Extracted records
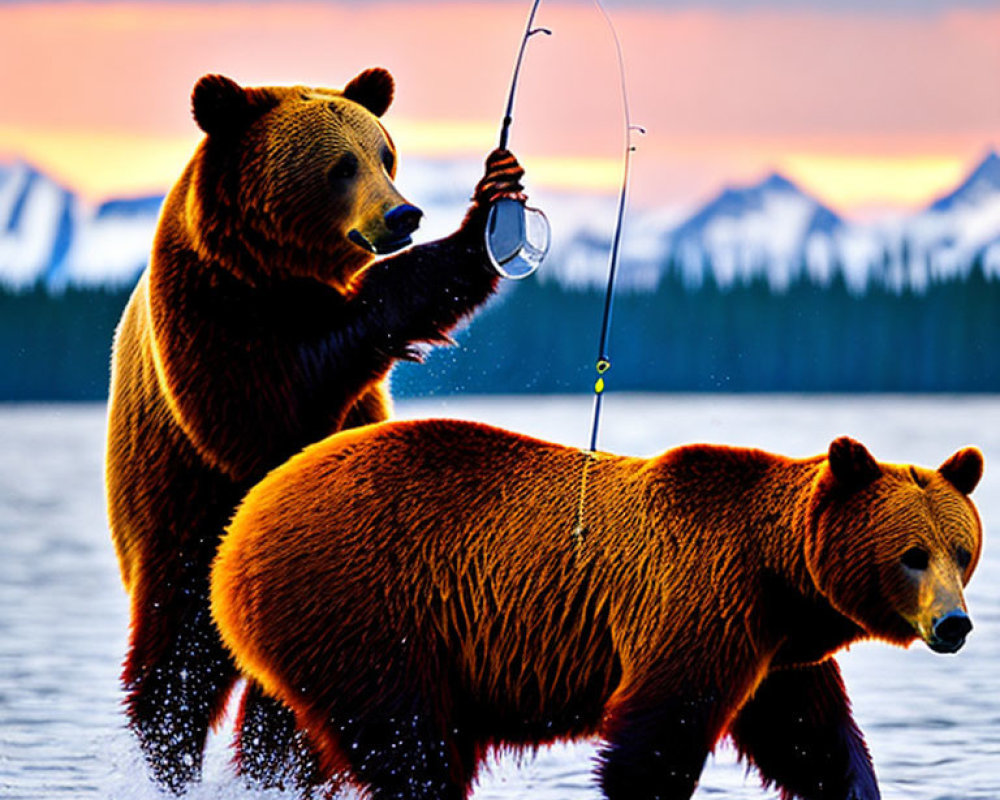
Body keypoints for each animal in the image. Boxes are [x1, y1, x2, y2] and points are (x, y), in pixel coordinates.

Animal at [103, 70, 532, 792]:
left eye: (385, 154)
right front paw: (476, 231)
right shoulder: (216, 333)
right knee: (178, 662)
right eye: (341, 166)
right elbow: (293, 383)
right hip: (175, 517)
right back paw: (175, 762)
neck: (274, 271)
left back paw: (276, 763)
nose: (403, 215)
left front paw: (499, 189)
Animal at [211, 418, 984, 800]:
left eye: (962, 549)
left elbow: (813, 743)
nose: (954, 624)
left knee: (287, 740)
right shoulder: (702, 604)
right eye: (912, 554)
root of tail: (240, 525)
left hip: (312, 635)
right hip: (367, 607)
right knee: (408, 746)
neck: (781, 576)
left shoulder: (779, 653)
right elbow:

### Assigned task
At the line containing "left elbow: (813, 743)", start copying. Continue exactly through the final line of the entries above and stop there.

### Solution for this exercise
left elbow: (813, 743)
nose: (954, 624)
left knee: (287, 740)
right shoulder: (702, 604)
right eye: (912, 554)
root of tail: (240, 525)
left hip: (312, 635)
right hip: (367, 607)
right knee: (408, 746)
neck: (781, 576)
left shoulder: (779, 653)
right elbow:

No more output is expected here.